Мария Александровна качнула головой, как бы выказывая на сей раз солидарность с мнением издателя.
— Но ведь человек не может быть положителен во всём, — воспротивился я. — Он всегда разный, в нём есть и плохое, и хорошее, и мой герой ничем не отличается от остальных людей.
— Отставной военный? — удивилась Мария Александровна. — Помилуйте, Роман Евгеньевич! В русской литературе образ человека военного сформирован давно и окончательно. Он может быть лишним, как Печорин, или чересчур интеллигентным, как Ромашов. Или возьмите Сильвио, чем не пример? В каждом есть плюсы и минусы, но никто из них — обратите внимание! — никто из них не развратен.
— Если уж вы коснулись Печорина, — я ухватился за эту мысль, — то разве не он встречался с замужней женщиной? Это ли не развратность?
— Вы ошибаетесь, — улыбнулась Мария Александровна. Она как будто ждала моего вопроса, и в глазах её блеснула хитринка. — Печорин любил ту женщину. Пусть он понял это слишком поздно, но всё же он любил её. А что ваш герой? Ваш герой воспользовался случаем. И всё его поведение показывает, что при возможности он воспользуется им снова.

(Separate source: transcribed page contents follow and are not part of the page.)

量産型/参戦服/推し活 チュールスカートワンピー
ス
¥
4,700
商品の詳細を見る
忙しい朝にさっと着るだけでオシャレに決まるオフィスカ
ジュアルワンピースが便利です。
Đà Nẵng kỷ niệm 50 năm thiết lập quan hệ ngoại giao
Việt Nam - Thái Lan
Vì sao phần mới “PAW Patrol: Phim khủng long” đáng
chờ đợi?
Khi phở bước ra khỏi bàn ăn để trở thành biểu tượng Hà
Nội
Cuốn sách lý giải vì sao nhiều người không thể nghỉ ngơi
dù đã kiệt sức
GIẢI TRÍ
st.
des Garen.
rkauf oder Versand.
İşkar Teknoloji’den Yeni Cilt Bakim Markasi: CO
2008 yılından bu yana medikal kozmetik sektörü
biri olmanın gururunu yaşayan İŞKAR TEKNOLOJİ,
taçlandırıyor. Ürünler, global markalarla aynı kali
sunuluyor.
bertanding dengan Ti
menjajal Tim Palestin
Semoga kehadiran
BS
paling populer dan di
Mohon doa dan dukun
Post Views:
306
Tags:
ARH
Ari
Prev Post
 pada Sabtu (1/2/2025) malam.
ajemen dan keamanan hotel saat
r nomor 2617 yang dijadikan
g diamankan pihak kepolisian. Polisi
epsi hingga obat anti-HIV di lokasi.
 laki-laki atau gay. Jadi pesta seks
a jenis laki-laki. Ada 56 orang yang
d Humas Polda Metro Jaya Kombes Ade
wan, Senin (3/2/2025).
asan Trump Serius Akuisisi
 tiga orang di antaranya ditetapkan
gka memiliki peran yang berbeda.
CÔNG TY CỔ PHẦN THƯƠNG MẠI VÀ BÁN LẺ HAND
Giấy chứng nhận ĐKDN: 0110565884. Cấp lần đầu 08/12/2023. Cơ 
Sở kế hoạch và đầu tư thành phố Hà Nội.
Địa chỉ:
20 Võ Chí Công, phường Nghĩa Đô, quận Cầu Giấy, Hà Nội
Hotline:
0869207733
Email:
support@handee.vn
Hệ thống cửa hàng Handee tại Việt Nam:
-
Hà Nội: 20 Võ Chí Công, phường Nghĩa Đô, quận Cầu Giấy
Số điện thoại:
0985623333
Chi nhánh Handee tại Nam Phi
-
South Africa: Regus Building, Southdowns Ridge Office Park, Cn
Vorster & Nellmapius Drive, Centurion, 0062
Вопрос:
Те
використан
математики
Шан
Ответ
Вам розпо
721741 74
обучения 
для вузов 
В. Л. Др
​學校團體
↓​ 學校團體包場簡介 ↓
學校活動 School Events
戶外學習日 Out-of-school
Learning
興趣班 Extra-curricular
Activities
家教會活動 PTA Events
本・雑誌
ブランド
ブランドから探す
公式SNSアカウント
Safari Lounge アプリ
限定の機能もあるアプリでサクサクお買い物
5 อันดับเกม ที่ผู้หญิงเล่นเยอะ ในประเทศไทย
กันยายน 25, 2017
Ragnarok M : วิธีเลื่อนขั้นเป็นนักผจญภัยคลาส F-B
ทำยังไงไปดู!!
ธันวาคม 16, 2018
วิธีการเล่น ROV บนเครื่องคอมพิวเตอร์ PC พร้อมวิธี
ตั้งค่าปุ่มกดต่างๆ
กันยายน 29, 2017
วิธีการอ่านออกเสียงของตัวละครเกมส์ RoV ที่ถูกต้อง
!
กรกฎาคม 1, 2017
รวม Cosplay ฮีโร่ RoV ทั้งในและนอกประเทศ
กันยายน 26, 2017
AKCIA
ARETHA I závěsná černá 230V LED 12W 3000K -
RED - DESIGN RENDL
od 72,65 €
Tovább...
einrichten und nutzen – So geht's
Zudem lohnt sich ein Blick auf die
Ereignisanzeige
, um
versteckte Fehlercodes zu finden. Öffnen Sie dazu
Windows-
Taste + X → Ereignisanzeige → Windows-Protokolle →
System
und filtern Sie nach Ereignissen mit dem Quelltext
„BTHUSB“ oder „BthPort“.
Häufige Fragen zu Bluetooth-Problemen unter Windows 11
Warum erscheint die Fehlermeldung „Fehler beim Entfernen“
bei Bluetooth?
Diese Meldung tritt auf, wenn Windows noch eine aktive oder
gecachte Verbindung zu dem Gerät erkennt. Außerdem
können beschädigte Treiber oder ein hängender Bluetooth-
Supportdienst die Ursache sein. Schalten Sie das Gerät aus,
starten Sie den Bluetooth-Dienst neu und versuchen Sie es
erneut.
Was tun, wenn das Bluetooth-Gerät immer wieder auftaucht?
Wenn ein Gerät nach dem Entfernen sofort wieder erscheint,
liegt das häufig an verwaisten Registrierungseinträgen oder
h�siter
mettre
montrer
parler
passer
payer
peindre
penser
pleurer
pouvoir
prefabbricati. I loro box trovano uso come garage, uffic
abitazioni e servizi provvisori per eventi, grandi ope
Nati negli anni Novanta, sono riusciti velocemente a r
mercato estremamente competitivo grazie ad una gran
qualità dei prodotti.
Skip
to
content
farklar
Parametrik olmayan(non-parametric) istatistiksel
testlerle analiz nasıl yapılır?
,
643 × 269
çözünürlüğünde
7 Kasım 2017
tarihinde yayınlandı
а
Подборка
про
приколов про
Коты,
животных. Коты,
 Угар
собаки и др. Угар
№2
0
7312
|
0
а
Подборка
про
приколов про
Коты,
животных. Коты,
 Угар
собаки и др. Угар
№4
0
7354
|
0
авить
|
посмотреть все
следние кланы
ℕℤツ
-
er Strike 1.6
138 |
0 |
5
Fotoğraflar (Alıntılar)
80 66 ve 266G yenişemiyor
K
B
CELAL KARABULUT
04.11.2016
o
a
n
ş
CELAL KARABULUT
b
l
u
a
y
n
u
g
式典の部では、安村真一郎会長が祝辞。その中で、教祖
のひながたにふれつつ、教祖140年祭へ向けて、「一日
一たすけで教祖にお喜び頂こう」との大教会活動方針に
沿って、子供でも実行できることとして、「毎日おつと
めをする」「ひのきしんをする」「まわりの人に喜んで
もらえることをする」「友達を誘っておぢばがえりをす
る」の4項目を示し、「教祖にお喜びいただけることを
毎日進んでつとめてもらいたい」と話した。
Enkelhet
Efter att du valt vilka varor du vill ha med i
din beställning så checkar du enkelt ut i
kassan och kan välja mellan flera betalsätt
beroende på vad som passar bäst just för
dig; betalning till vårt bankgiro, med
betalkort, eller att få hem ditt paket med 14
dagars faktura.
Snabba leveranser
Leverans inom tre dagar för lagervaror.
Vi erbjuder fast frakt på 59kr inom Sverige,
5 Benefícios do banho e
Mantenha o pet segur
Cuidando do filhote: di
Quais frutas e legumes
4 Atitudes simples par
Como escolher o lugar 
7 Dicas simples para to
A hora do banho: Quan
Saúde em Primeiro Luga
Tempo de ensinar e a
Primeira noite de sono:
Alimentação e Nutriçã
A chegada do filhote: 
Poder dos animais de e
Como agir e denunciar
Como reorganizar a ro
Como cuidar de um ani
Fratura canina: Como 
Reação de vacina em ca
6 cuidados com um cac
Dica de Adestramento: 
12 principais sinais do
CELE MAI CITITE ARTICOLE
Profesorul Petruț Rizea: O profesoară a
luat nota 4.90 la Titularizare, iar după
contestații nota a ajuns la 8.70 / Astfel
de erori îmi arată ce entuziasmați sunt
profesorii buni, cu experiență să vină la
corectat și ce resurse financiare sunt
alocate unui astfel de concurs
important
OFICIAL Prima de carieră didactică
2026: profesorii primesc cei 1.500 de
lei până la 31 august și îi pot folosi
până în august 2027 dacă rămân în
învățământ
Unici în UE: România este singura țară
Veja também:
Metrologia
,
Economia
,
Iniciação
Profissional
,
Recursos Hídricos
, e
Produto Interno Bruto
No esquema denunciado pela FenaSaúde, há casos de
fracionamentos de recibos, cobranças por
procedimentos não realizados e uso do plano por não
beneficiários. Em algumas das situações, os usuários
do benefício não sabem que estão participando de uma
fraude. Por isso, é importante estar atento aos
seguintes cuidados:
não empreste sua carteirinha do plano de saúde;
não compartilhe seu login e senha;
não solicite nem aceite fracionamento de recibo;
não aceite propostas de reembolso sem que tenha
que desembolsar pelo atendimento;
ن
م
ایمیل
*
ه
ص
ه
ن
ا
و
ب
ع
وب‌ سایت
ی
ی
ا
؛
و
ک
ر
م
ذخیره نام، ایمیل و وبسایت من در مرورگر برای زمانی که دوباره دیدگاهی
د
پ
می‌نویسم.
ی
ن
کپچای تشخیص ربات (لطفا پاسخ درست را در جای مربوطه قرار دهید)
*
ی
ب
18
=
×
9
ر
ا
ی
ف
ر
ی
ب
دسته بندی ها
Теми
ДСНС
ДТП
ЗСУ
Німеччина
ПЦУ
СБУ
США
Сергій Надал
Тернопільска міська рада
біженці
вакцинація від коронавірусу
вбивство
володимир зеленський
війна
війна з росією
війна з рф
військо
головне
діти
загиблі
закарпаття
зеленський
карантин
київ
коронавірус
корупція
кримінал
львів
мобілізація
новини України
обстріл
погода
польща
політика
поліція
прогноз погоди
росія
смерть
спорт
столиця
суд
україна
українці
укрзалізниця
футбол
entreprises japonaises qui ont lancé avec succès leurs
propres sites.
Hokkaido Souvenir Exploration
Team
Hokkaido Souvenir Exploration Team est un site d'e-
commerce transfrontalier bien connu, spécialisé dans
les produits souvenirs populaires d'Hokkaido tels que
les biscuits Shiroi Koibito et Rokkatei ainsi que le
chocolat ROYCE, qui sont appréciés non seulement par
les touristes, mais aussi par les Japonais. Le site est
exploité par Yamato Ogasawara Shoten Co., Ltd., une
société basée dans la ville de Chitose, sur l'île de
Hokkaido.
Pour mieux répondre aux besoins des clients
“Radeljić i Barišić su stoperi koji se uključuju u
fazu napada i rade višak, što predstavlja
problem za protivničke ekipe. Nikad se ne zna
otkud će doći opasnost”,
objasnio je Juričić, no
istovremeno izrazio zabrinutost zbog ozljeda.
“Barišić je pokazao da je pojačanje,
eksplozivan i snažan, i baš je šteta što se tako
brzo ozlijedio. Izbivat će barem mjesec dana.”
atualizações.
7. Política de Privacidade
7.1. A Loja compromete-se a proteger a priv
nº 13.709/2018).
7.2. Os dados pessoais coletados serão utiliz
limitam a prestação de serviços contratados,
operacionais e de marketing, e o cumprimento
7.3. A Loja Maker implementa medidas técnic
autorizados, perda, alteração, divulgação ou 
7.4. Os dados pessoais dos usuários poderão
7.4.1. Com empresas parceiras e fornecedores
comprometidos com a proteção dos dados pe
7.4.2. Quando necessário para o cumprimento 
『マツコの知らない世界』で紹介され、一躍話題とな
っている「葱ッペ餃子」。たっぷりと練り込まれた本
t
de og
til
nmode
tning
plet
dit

— Хорошо. А как же Курагин или младший Турбин? — не сдавался я. У меня не было желания убедить Марию Александровну в своей правоте или победить в споре. И я не защищал своего героя, он не нуждался в этом. Но мне нравилось говорить с человеком, который не только разбирается в литературе, но ещё и понимает предмет разговора — мне это очень нравилось.
— Роман Евгеньевич, что вы в самом деле. Отрицательные персонажи как раз и существуют для того, чтобы подчеркнуть характер настоящих героев. Подумайте: не будь младшего Турбина, кому был бы интересен его отец? В иной ситуации он просто становиться ненужным, ибо хороших людей много, но видно их лишь на фоне людей плохих. Согласны?